Erdoğan'ın beraberinde götürdüğü 650 işadamına bakıldığında ziyaretin ekonomi ağırlıklı olacağı hemen görülebilir.
Dört uçak dolusu işadamı Türkiye ile Rusya arasındaki ticareti geliştirmek için olağanüstü bir çaba sarf edecekler.
Bavul ticareti ve turizm alanında Rusya ile Türkiye arasında son yıllara damgasını vuran önemli gelişmeler yaşanıyor.
1 milyona yakın Rus turist, tatillerini Türkiye'nin Akdeniz kıyılarında geçiriyor.
Bu rakamın önümüzdeki turizm döneminde ikiye katlanması bekleniyor.
Yılda 10 milyar dolara ulaşan bavul ticaretinde ciddi tıkanmalar yaşanıyor ve Türkiye esnafını mağdur eden bu durumun giderilmesi umuluyor.
Rusya'nın enerji ticaretiyle ilgili beklentileri var.
Rus doğal gazının borularla Türkiye'ye taşınması gündemde.
Muhtemelen Putin bu konuda Erdoğan'dan açılım yapmasını isteyecek.
Ekonomi ağırlıklı bu ziyaretten Kıbrıs sorunuyla ilgili bir karar çıkar mı?
Diplomatik kulislerde "Rusya adım atabilir" görüşü hakim. Fakat kimse bunun garantisini veremiyor.
Rusya Federasyonu Devlet Başkanı Putin, kısa bir süre önce yaptığı açıklamada "Kıbrıs'ta Annan Planı temelinde bir çözümü destekliyoruz" demişti.
Buna karşın Rusya, Birleşmiş Milletler Genel Sekreteri Kofi Annan'ın Birleşmiş Milletler Güvenlik Konseyi'ne sunduğu Kıbrıs raporuna itiraz ediyor ve şerh koyuyor.
Rusya'nın şerhi nedeniyle rapor Güvenlik Konseyi'nde görüşülemiyor.
Raporunu Güvenlik Konseyi'ne onaylatmayan genel sekreter Annan da Kıbrıs'ta yeni inisiyatifler üstlenmek için isteksiz davranıyor.
Türkiye Başbakanı Erdoğan Rusya Devlet Başkanı Putin'i işte bu noktada ikna edebilecek mi?

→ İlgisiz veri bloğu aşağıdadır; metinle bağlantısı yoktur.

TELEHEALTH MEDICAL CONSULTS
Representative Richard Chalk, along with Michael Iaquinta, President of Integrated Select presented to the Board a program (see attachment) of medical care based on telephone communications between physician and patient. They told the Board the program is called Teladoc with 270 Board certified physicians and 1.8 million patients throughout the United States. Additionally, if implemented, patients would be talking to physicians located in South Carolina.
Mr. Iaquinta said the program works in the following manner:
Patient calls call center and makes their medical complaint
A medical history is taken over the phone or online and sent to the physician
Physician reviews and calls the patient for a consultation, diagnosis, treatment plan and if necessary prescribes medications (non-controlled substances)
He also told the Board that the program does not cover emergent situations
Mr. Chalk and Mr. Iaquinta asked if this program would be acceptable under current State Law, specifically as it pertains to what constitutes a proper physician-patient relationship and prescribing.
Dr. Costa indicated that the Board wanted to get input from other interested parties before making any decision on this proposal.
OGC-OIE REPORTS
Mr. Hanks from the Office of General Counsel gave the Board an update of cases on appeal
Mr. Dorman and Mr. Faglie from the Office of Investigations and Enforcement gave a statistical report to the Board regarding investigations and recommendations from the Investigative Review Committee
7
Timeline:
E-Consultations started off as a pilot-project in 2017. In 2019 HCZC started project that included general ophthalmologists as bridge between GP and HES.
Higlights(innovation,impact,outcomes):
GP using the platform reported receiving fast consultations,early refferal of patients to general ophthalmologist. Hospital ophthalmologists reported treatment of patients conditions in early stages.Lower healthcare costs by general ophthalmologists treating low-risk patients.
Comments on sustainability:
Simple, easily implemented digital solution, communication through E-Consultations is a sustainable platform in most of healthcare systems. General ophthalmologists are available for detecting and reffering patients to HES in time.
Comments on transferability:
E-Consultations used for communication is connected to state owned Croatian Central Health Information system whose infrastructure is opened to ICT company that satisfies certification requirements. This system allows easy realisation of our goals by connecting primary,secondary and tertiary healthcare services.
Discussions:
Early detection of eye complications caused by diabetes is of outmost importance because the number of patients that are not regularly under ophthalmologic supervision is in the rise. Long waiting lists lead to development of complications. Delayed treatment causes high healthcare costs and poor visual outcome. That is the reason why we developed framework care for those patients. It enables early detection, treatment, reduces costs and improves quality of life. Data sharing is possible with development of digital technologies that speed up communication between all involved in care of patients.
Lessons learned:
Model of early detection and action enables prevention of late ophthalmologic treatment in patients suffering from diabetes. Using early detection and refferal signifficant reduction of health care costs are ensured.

Rusya'nın süreci hızlandırıcı adımlar atmasını sağlayabilecek mi?
İki gün sürecek ziyaret sonrası bunu hep birlikte göreceğiz. Ama, bu noktada tarihi bir olaya değinmek farzdır.
Tarih, ders çıkarmasını bilenler için değerlidir, tarihin esiri olanlar için değil.
"Rusya'nın tutumu, Bürgenstock zirvesiyle ilgili"
Rusya'nın son tutumunun perde gerisini yorumlamasını istediğim üst düzey bir yetkili, "Rusya'nın bu kırılgan tutumu İsviçre, Bürgenstock'ta yapılan zirve ile ilgilidir" yorumunda bulundu.
Mart 2004'te Bürgenstock'ta yapılan Kıbrıs zirvesine tüm taraflar katılmıştı, Ruslar hariç.
İngiltere'nin, Amerika Birleşik Devletleri'nin (ABD), Birleşmiş Milletler'in, Türkiye, Yunanistan ve Kıbrıs Türk-Rum yetkililerinin yer aldığı zirveye Birleşmiş Milletler Güvenlik Konseyi daimi üyesi olan Rusya da katılmak istemişti.
Hatta bir Rus heyeti zirvenin yapıldığı otele kadar gitmişti.
Ama başta Türk tarafının itirazları olmak üzere katılımcıların bir bölümü "Ruslara ne gerek var" tavrı sergilemişler ve Rus heyetini adeta Bürgenstock'tan kovmuşlardı.
Rusların çok alındığı bu tutum, bugün itibarıyla Rusya'nın Annan Planı'nı bloke etmesine kadar vardırıldı.
"Kimse işimize karışmasın" gibi dünyadan izole sakat bir mantığın olumsuz sonuçlarını hâlâ yaşıyoruz.
Bürgenstock zirvesi o günlerde de yazdığım gibi "bir dünya zirvesine" dönüşmüştü.
Rusların da bu zirvede yer almasının bizim açımızdan ne sakıncası olabilirdi?
Ama gelin görün ki Rusya'ya aşağılarcasına davrananlar şimdi Rusya'yı ikna etmeye çalışıyorlar.